Kurnaz davranıp korkumu gizleyemeye çalıştım.

"Gerek yok amca, büyük olasılıkla bütün günüm kitapların arasında geçecek.Çok sıkıcı."

''Ah, tamam.'' Bu fikir hemen vazgeçmesine neden oldu.

''Teşekkür ederim,'' dedim gülümseyerek.

''Partiye yetişecek misin?''
Üfff. Ancak böyle küçük bir kasabada bir polis lise partisinin ne zaman olduğunu bilir.

''Hayır,ben dans etmiyorum,amca.''

    Bunu en iyi o anlamalıydı. Denge konusunda anneme çekmemiştim.

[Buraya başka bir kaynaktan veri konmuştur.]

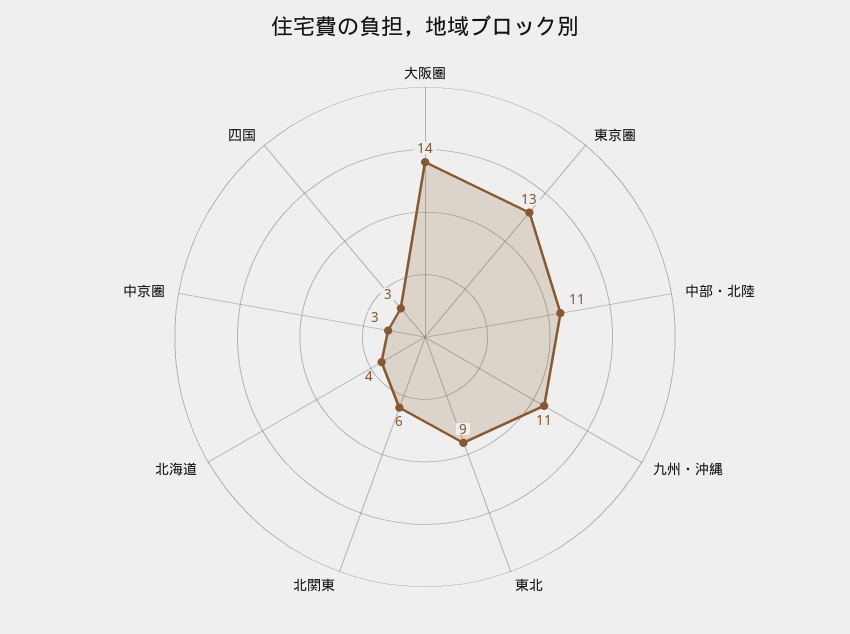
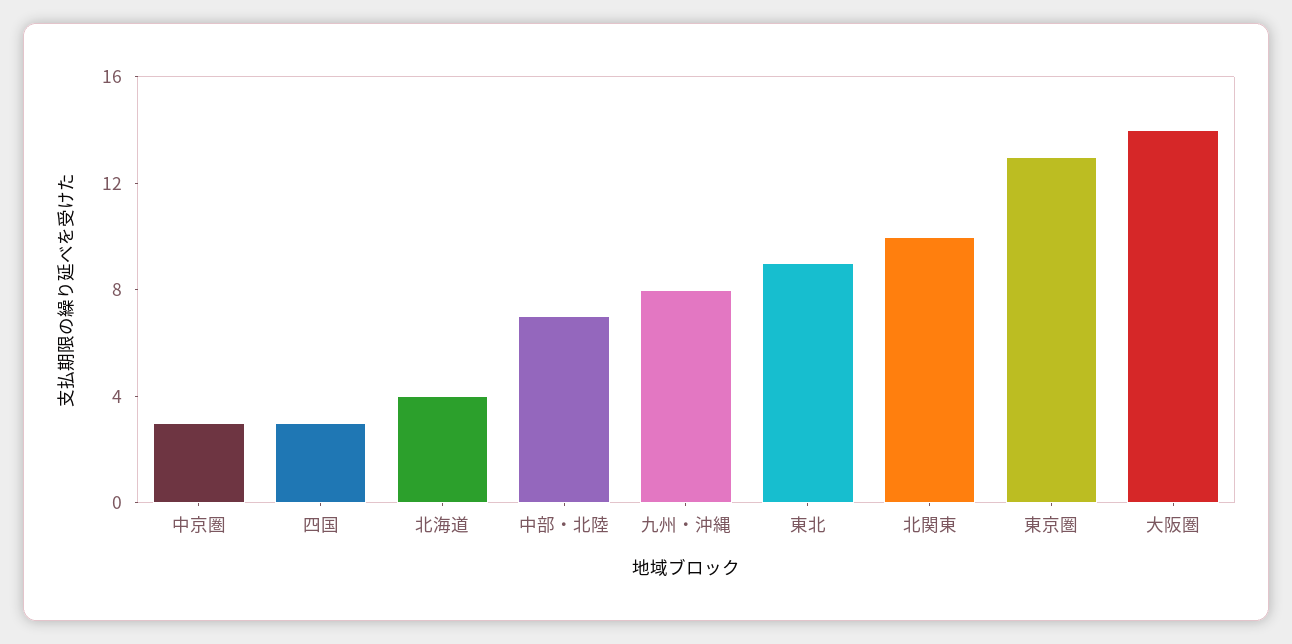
  {
    "大阪圏": 14,
    "東京圏": 13,
-   "中部・北陸": 11,
+   "中部・北陸": 7,
-   "九州・沖縄": 11,
+   "九州・沖縄": 8,
    "東北": 9,
-   "北関東": 6,
+   "北関東": 10,
    "北海道": 4,
    "中京圏": 3,
    "四国": 3
  }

  Ama anladı. "Ah,doğru" dedi sadece.
Ertesi sabah park yerine girdiğimde, kamyonetimi gümüş renkli Volvo'dan uzağa park ettim. Beni tahrik edecek şeylerin yoluna çıkmak ve ona yeni bir araba almak zorunda kalmak istemiyordum. Kamyonetten indim, anahtarım elimden kaydı ve ayağımın dibindeki su birikintisine düştü. Almak için eğildim ama beyaz bir el benden önce anahtarı kaptı.Doğruldum.


   Emir Vural yanı başımda duruyordu, son derece rahat bir tavırla kamyonetime yaslanmıştı.